Yorkway area pleased complex will be razed

Deals announced to buy 24 buildings in Dundalk


Catherine Kates meant it this time. She was going to put up the "for sale" sign.

She'd had it with picking up the crack pipes and liquor bottles littering her yard. She'd been mugged twice. And although she had bought her Dundalk rowhouse 12 years ago with visions of backyard barbecues and evenings on the front porch, Kates said she never felt safe enough to do either.

Then, she got the news.

Upon hearing that Baltimore County intended to buy the crime-ridden apartments on the other side of Yorkway to make way for new development, Kates said she literally cried for joy.

"I won't have to sell my house," said Kates, 54, who works in the investments division of the state's Department of Business and Economic Development. "It took a lot of people pulling together."

Baltimore County Executive James T. Smith Jr. formally announced yesterday the details of the $7.5 million deal to buy the 20 apartment buildings that make up York Park Apartments, with the intention of knocking them to the ground. Smith also said the county has reached an agreement with the owner of four other buildings in the Yorkway corridor to buy them for $800,000, and will try to buy the remaining buildings in an 8-acre area.

"We will acquire all 56 buildings on Yorkway," Smith said at a morning news conference at Veterans Park attended by Gov. Robert L. Ehrlich Jr., first lady Kendel Ehrlich, Rep. C.A. Dutch Ruppersberger and other local officials. Smith said that when the apartment buildings come down, "a wonderful new community will be born."

Both deals must be approved by the County Council, which is set to discuss the purchases at its work session today and to vote on them Monday.
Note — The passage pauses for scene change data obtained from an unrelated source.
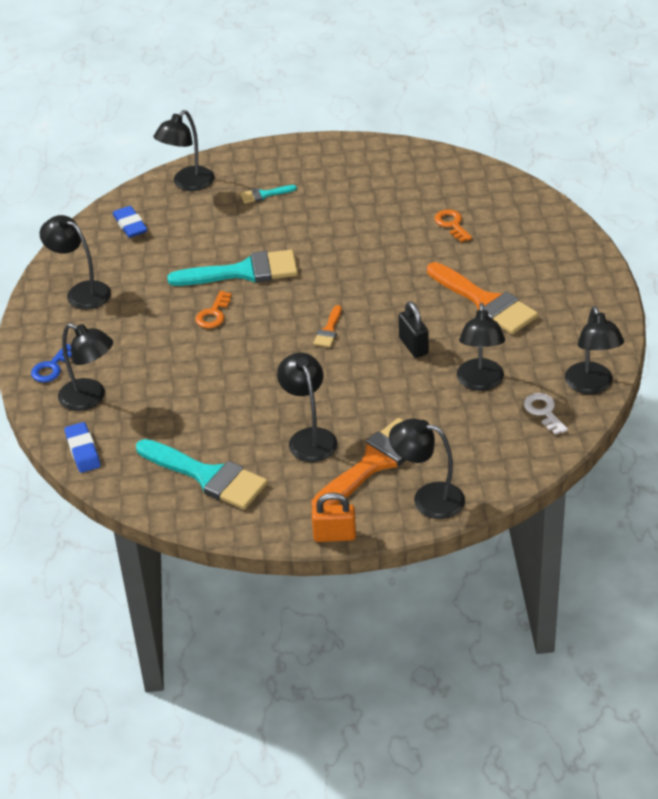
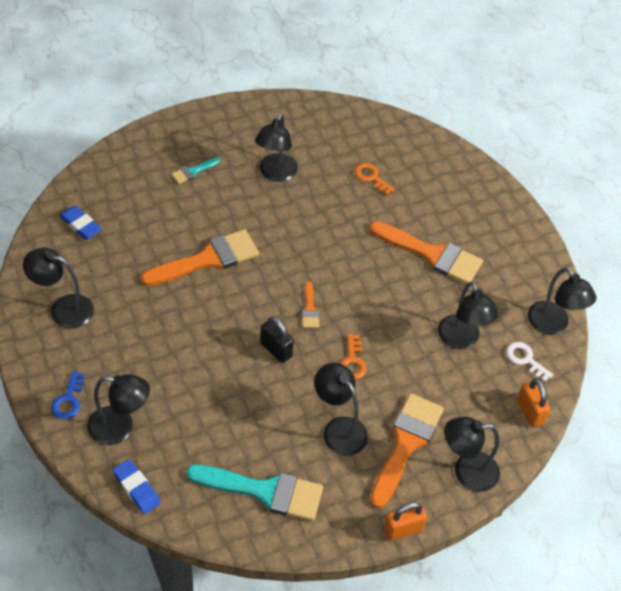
camera: 25 degrees left, 10 degrees up
(188, 184) = (117, 170): black lamp -> black lamp (275, 174)
(213, 314) = (199, 311): orange key -> orange key (353, 361)
(243, 272) = (208, 259): turquoise brush -> orange brush
(413, 346) = (390, 312): black padlock -> black padlock (276, 350)
(525, 459) = (530, 412): none -> orange padlock

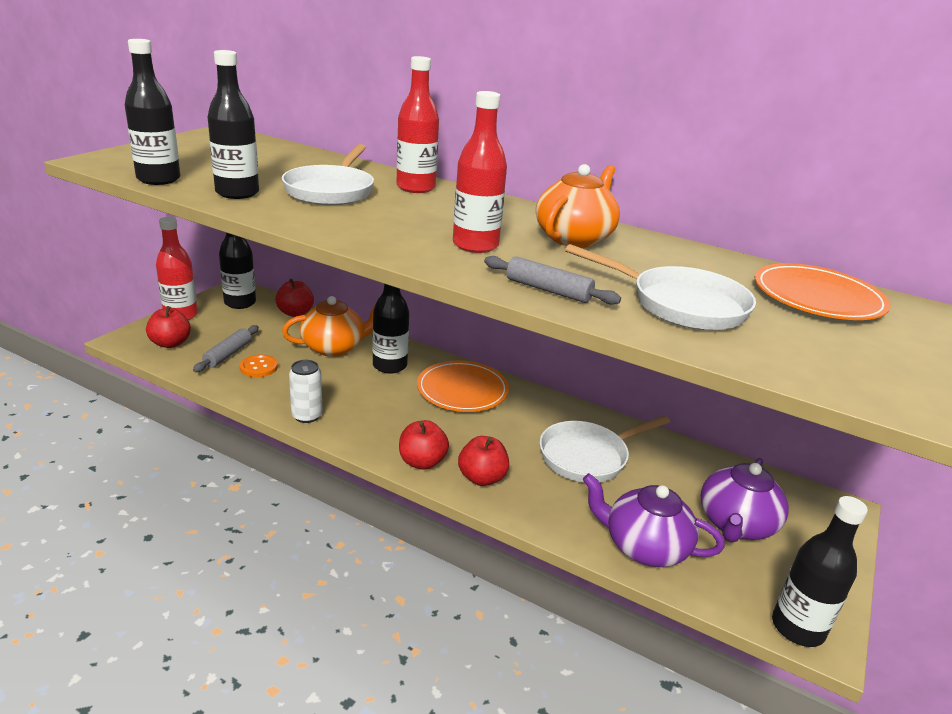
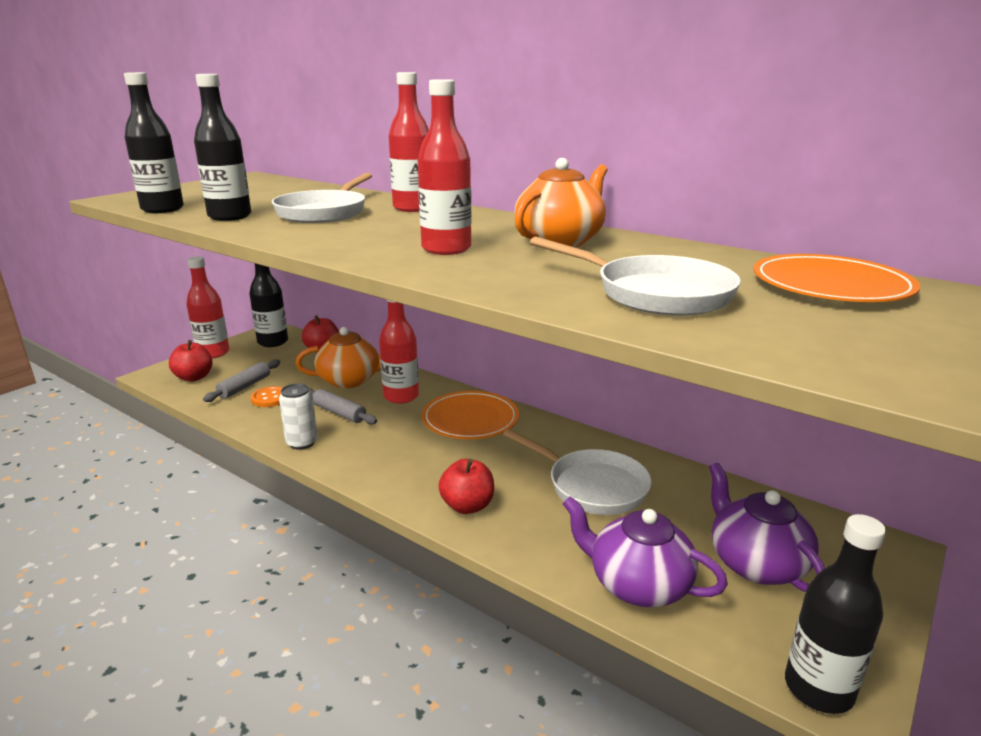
camera: 10 degrees right, 5 degrees down
(389, 366) = (401, 396): black bottle -> red bottle
(422, 462) = (407, 488): red apple -> none
(548, 290) = (505, 283): grey rolling pin -> grey rolling pin (339, 413)
(588, 457) = (592, 486): white pan -> white pan turned 120 degrees counterclockwise
(736, 524) = (755, 563): purple teapot -> purple teapot turned 120 degrees clockwise

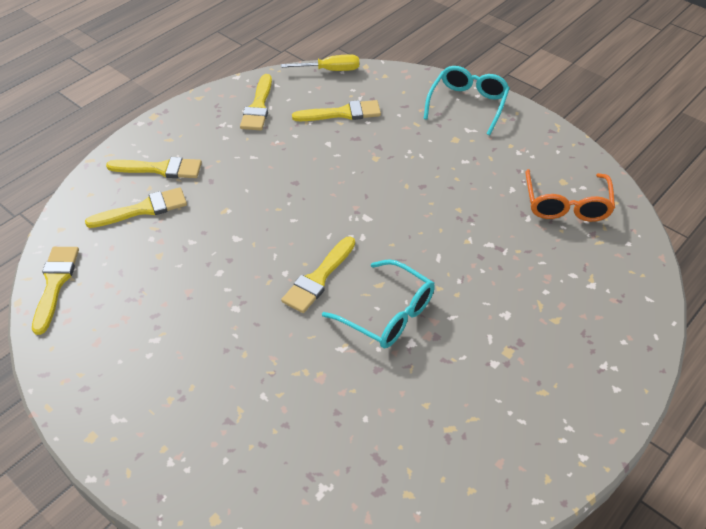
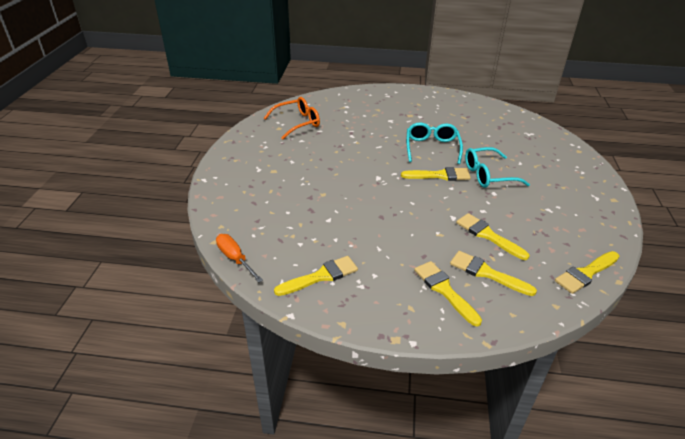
camera: 125 degrees left, 10 degrees down
(330, 70) = (235, 258): yellow screwdriver -> orange screwdriver
(342, 113) = (288, 227): yellow brush -> yellow brush (488, 235)
(467, 104) = (230, 177): turquoise glasses -> turquoise glasses (488, 175)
As part of the purchase agreement for the York Park Apartments, the state will forgive a $1.9 million loan. The county will assume the debt of a $2.47 million federal loan and forgive a $672,000 loan it made to the owner. The cash portion of the settlement includes nearly $2.3 million and up to $158,000 in expenses, officials said.

An official with Landex Corp., a general partner of York Park Associates LP - which, according to the county, owns the 79-unit York Park complex - could not be reached for comment.

David Jankowiak, who owns four of the nearby apartment buildings with his wife, Anita, said they will be glad to sell the properties. "You can't get any decent tenants," he said. "It's just a hassle."

He said he had been approached several times over the past six years by developers interested in buying all of the apartment buildings in the Yorkway corridor but could never get all of the owners to sell.

There are 18 other owners of the World War II-era buildings north of Dundalk Elementary and Middle schools, according to county officials.

Redeveloping the Yorkway corridor had been a priority for Ruppersberger while he was Baltimore County's executive and has long been a goal for County Councilman John Olszewski Sr.

"This feeling of accomplishment is overwhelming," said Olszewski, who led the Dundalk High School band down Commerce Street for the announcement. "Never before have we had such positive things happening in Dundalk."

County officials said they plan to set up a relocation office to help Yorkway tenants, many of whom receive government rental assistance.

Yorkway resident Julie Harrison said she worried about finding a new apartment. "People live here to better themselves," said Harrison, 24, who has a 6-year-old son and attends classes at the Community College of Baltimore County's Dundalk campus nearby. "I'm fortunate that the government has given me this opportunity to better myself. But they're going to be snatching that from me."

Still, Kates, the woman who lives across the street, said she's already looking forward to buying a grill and a glider so she can sit outside with her grandchildren.